Prouvez que chaque risque a été traité, pas seulement consigné
Les actions de traitement se dispersent et la piste s'efface
Identifier un risque est la partie facile. Démontrer que vous l'avez traité — avec un responsable désigné, une mesure définie, une échéance et une preuve de mise en œuvre — voilà où la plupart des programmes se délitent. Les actions de traitement se dispersent entre tableurs, outils de tickets et fils d'e-mails, sans aucun enregistrement unique à consulter.
Cette fragmentation a des conséquences.
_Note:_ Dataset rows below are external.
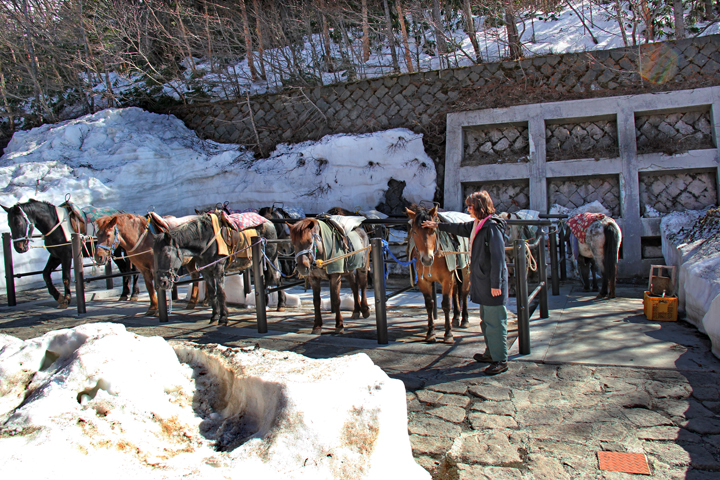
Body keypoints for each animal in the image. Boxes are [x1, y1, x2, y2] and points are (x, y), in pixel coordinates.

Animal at [2, 198, 139, 308]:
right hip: (114, 252)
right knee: (124, 269)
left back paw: (133, 294)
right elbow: (45, 274)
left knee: (133, 269)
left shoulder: (66, 256)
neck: (55, 225)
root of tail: (122, 212)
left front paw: (66, 299)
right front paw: (58, 297)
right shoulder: (56, 256)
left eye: (18, 222)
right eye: (9, 224)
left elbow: (66, 278)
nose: (19, 247)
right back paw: (124, 294)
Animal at [153, 213, 282, 322]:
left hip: (271, 257)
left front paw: (223, 317)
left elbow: (220, 292)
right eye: (154, 254)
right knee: (264, 279)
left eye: (167, 254)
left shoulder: (218, 268)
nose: (162, 282)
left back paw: (280, 305)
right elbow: (212, 293)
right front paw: (214, 316)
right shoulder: (206, 271)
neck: (205, 240)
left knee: (277, 277)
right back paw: (265, 302)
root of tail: (268, 221)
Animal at [408, 204, 470, 344]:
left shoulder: (447, 278)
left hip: (466, 268)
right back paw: (456, 317)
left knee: (464, 291)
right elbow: (429, 304)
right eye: (415, 232)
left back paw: (464, 319)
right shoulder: (423, 281)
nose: (427, 259)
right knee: (456, 290)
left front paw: (448, 334)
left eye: (432, 231)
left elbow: (446, 304)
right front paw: (431, 333)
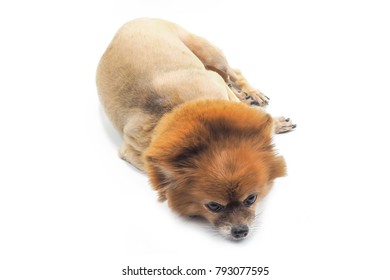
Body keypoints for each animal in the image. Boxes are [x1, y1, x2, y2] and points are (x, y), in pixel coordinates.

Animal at [97, 17, 296, 241]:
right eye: (214, 206)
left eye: (250, 198)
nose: (239, 231)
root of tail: (136, 19)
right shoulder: (134, 152)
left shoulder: (217, 86)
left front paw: (272, 121)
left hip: (211, 54)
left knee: (234, 73)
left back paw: (252, 93)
Vous perdez de vue quelles échéances ont dérapé, quelles mesures sont toujours « planifiées » douze mois plus tard, et quel est réellement votre risque résiduel une fois les contrôles en place.
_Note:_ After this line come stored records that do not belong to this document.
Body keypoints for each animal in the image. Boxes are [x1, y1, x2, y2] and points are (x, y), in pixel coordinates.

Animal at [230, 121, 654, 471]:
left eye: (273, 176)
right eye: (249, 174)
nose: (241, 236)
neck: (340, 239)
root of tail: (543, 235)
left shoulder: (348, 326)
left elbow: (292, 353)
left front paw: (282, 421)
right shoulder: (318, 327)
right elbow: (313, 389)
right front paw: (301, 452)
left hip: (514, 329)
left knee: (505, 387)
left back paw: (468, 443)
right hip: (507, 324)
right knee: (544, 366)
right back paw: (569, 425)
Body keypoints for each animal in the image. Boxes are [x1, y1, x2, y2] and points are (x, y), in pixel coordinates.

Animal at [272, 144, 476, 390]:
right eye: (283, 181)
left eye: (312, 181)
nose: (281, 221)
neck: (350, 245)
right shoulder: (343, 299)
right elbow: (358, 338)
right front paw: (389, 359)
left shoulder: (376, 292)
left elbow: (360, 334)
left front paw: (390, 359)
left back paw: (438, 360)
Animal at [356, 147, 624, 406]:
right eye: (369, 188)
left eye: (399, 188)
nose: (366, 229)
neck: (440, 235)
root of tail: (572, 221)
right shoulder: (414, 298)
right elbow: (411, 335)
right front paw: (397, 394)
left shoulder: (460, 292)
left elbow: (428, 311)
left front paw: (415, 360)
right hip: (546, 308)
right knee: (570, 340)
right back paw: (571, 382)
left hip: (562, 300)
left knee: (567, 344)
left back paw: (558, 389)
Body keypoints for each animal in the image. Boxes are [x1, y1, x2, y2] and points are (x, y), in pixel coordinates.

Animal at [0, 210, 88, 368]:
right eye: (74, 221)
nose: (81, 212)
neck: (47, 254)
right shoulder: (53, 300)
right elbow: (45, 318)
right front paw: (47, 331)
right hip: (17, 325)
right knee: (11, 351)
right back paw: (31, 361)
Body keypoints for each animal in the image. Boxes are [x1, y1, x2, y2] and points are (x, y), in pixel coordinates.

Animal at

Lorsqu'un auditeur ou une autorité demande « qu'avez-vous fait face à ce risque, et quand ? », la réponse devient un exercice de reconstitution au lieu d'un enregistrement que vous pouvez produire sur demande.
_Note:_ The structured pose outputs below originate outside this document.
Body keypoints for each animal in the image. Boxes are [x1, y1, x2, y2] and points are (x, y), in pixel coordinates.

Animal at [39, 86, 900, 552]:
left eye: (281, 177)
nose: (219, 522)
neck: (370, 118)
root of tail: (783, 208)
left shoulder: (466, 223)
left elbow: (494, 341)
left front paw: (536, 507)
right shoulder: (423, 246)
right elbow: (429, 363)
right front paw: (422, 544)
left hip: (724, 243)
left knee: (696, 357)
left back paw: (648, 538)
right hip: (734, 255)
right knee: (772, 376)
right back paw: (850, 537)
Ce que vous pouvez faire avec la planification du traitement des risques
- Élaborer un plan de traitement par actif et par norme, avec des actions au niveau du scénario et un responsable clair.
- Relier les mesures techniques et organisationnelles à chaque scénario et suivre leur état de mise en œuvre.
- Définir et mettre à jour les échéances par mesure, afin que les traitements en dérive ou en retard ressortent au lieu de tomber dans l'oubli.
- Suivre l'état de chaque mesure — non décidée, planifiée, refusée ou mise en œuvre — d'un coup d'œil.
- Publier les plans via une étape de validation avec un historique complet des modifications indiquant ce qui a changé et quand.
- Mettre à jour en masse l'état des mesures sur l'ensemble des scénarios lorsqu'un déploiement de contrôle est achevé.
Ce que cela apporte à votre programme
- Un risque résiduel défendable — calculé à partir des mesures réellement marquées comme mises en œuvre, et non d'une estimation manuelle.
- Aucun angle mort sur les échéances — les traitements en retard ressortent par rapport à leurs échéances avant de devenir des constats d'audit.
- Une référence d'approbation nette — l'état « brouillon » et l'état « publié » distinguent les travaux en cours de ce que la direction a validé.
- Des réponses d'audit sur demande — l'historique des modifications montre chaque décision de traitement et sa date, sans course à la reconstitution.
Conçu pour la conformité
La planification du traitement des risques répond aux obligations de mitigation documentée qui s'imposent à l'ensemble de vos cadres de protection des données et de sécurité de l'information.
| Ce que fait le DPMS | Correspond à | Comment |
|---|---|---|
| Documente les mesures de sécurité appliquées à chaque risque | Art. 32 RGPD | MTO reliées par scénario avec état de mise en œuvre |
| Planifie et suit le traitement des risques jusqu'à leur clôture | ISO 27001:2022 clause 6.1.3 / 8.3 | Plans de traitement par actif et par norme, avec responsables et échéances |
| Documente les mesures de gestion des risques de sécurité | Art. 21 NIS2 | Suivi des états, échéances et historique des modifications au moment de la publication |
Pourquoi Priverion
Contrairement aux outils GRC généralistes, la planification du traitement s'inscrit ici dans une plateforme unifiée de protection des données et de sécurité de l'information. Les mêmes MTO, actifs et scénarios de risque sont partagés avec votre registre des risques, vos AIPD et vos évaluations de fournisseurs — de sorte qu'une mesure saisie une seule fois se reflète partout où elle s'applique, sans nouvelle saisie. Le risque résiduel est calculé à partir des mesures que vous marquez réellement comme mises en œuvre, vous donnant un chiffre que vous pouvez assumer, tandis que les états « brouillon » et « publié » préservent la netteté de votre référence d'approbation.